=== Aim of the exercise ===
Please reproduce word for word everything in the Python sets tutorial from "The answer is" down to "are going well.".

=== Passage provided ===
* * *

Set
Set is an inbuilt python data-type, in which many elements can be stored. As in Dictionary, the ordering of elements in a Set do not matter. You can assign any variable to a set using curly braces {}
, and separating the elements using comma ,
.
a = {'value1', 'value2', 'value3'}
The set is now created and stored in the variable a. You can now print the set by using print(a)
.
print(a)
{'value2', 'value1', 'value3'}
Did you see it? The ordering does not matter. They are unordered. Elements can be arranged randomly within a set.
Let’s now check what python calls a set by using the type()
function.
print(type(a)) # prints the type of data of a
<class 'set'>
As expected, python identifies a Set by set
. So, set
is a reserved keyword in Python, like dict
, int
, str
, float
etc.
We can print the length of a set using len()
function.
print(len(a))
3
Nothing new here. It’s all as expected.
Let’s create an empty set using the curly braces {}
.
empty_set = {}
Let’s check the type of empty_set
.
print(type(empty_set))
<class 'dict'>
Woah! It was not an empty set. It is an empty dictionary. So, can we create empty set at all in Python?
The answer is Yes. But it’s not as usual other empty data-types are created like string(''
), list([]
), dictionary({}
) etc. It’s a little bit tricky.
Not that much tricky as you are thinking. Just use set()
without any arguments.
empty_set = set()
print(type(empty_set))
<class 'set'>
Yes! Now the things are going well.
Now, what are the accepted data-types in Sets? A Set can only have immutable data-types, like strings, tuples, numbers (integers, floats, complex) or boolean. A Set cannot have mutable data-types within it, like, lists, dictionaries, or other sets. So, a Set cannot be inserted within another Set. And a set can cantain mixed data-types as shown below.
# A valid Set
set1 = {1, 2, 3, 4, 5} # All same data-types, i.e., integers
print(set1)
{1, 2, 3, 4, 5}
# Another valid Set
set2 = {1, 'Two', 3.0, 4+1j, ('I', 'like', 'Python')} # Mixed data-types, i.e., integer, string, float, complex, tuple.
print(set2)
{1, 3.0, 'Two', (4+1j), ('I', 'like', 'Python')}
# An invalid Set
set3 = {1, 2, ['Python', 'Ruby', 'JavaScript', 'C++'], {'Apples': 2, 'Banana': 6}}
print(set3)
---------------------------------------------------------------------------
TypeError Traceback (most recent call last)
<ipython-input-10-3b4153ab32db> in <module>
1 # An invalid Set
----> 2 set3 = {1, 2, ['Python', 'Ruby', 'JavaScript', 'C++'], {'Apples': 2, 'Banana': 6}}
3 print(set3)

* * *

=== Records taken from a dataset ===
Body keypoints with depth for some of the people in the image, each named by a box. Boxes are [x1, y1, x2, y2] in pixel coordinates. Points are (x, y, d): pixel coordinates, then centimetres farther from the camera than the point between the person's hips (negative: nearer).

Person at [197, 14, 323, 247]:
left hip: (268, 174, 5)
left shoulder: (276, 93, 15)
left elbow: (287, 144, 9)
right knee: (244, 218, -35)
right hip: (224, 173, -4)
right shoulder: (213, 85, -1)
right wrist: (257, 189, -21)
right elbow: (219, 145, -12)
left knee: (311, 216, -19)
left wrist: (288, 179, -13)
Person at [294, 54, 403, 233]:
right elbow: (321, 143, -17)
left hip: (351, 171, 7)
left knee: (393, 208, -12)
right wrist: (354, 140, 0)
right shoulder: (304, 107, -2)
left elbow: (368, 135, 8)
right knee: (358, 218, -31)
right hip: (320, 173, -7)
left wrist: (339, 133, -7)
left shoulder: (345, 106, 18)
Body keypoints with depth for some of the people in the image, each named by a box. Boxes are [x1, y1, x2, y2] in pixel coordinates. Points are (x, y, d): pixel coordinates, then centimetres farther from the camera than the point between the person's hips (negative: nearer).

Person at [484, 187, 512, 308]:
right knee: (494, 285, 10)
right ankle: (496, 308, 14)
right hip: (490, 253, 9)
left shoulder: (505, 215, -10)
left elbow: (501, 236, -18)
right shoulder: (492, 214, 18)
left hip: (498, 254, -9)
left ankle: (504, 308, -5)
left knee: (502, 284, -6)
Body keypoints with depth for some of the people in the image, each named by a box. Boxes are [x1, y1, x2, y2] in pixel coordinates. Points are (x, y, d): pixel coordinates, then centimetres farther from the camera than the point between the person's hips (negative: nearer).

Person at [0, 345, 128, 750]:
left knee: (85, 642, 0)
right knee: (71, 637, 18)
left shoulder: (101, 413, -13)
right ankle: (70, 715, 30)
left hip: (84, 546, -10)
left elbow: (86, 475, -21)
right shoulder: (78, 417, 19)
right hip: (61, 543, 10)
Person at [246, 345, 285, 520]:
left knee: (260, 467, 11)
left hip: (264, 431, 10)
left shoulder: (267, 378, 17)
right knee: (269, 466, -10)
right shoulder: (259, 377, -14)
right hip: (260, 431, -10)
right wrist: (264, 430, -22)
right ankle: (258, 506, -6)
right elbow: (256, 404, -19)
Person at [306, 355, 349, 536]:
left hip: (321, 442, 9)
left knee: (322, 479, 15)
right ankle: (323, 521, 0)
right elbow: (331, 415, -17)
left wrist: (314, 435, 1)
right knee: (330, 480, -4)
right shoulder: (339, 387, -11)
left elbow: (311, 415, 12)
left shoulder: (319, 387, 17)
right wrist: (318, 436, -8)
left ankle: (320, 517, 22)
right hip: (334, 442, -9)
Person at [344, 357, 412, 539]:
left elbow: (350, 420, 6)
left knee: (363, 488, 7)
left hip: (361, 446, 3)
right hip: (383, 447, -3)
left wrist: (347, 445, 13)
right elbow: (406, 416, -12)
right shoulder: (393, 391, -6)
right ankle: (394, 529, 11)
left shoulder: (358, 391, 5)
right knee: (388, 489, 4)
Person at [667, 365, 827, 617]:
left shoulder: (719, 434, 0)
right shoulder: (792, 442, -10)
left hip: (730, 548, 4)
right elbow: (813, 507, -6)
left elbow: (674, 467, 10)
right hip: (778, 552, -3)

* * *

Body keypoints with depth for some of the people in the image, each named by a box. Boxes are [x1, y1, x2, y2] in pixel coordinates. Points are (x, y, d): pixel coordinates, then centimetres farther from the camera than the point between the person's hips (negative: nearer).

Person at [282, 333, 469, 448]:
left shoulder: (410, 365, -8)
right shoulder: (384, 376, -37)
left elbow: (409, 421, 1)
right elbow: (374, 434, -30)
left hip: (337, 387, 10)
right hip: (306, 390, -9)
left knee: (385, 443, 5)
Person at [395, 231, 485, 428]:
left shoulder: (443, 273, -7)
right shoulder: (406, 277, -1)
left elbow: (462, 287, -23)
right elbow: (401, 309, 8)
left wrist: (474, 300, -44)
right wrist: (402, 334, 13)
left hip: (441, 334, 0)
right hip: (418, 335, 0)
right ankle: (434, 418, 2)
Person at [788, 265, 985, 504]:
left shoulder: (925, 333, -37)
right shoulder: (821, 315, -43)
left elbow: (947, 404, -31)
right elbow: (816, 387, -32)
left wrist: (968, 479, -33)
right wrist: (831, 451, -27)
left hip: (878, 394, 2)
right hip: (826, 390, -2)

* * *

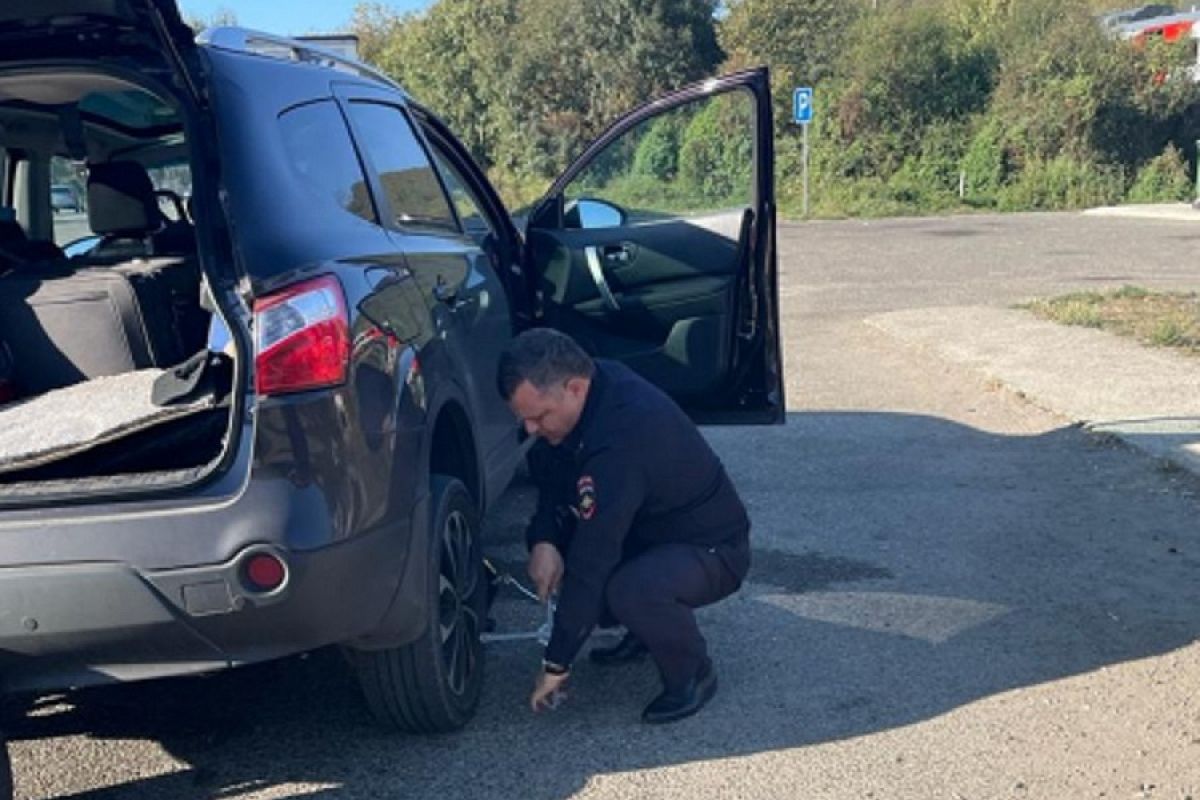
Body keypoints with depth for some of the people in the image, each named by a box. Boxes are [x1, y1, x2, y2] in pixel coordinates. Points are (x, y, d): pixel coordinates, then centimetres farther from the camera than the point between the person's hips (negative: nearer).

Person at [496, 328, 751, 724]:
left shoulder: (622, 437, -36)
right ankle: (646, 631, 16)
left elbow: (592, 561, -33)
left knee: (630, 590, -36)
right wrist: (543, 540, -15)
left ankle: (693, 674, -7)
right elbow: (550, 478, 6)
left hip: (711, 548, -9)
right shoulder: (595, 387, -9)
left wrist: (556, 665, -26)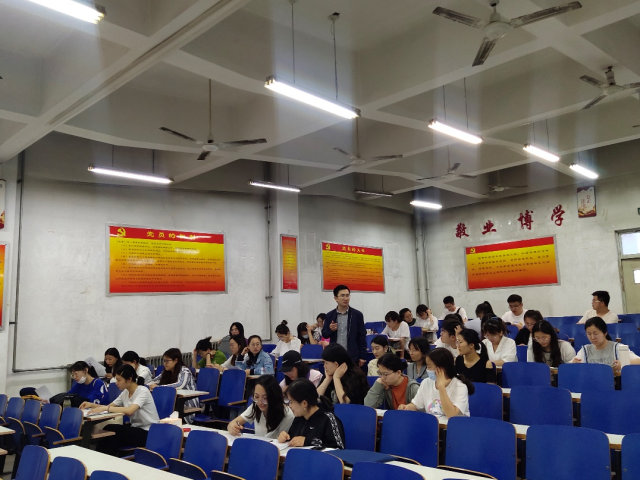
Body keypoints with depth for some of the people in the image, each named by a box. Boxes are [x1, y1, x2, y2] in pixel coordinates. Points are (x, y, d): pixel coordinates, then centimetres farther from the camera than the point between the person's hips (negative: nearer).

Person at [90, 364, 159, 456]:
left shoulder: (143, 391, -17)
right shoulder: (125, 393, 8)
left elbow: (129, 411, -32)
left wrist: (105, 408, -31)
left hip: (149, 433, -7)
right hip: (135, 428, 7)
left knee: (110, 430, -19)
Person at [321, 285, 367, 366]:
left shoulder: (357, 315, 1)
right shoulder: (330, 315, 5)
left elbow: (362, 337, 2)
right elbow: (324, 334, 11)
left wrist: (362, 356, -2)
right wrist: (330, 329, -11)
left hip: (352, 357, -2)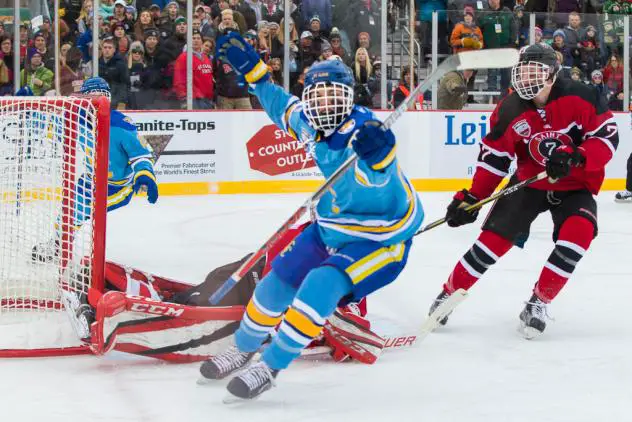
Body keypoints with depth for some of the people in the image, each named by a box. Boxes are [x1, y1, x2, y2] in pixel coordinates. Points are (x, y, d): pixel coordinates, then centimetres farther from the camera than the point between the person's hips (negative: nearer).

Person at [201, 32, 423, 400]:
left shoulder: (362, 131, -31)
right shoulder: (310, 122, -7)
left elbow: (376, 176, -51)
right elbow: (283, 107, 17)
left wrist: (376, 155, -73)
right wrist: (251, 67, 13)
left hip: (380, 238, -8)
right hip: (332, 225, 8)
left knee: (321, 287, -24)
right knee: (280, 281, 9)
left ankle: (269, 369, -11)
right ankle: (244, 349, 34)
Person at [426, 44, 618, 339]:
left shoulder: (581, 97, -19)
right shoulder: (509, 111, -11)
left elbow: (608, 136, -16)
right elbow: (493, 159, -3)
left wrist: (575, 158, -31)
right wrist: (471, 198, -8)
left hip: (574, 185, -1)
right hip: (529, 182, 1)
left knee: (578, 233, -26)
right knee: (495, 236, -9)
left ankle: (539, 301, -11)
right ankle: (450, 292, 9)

* * *

=== Expected answer ===
The answer is Yes. But it’s not as usual other empty data-types are created like string(''
), list([]
), dictionary({}
) etc. It’s a little bit tricky.
Not that much tricky as you are thinking. Just use set()
without any arguments.
empty_set = set()
print(type(empty_set))
<class 'set'>
Yes! Now the things are going well.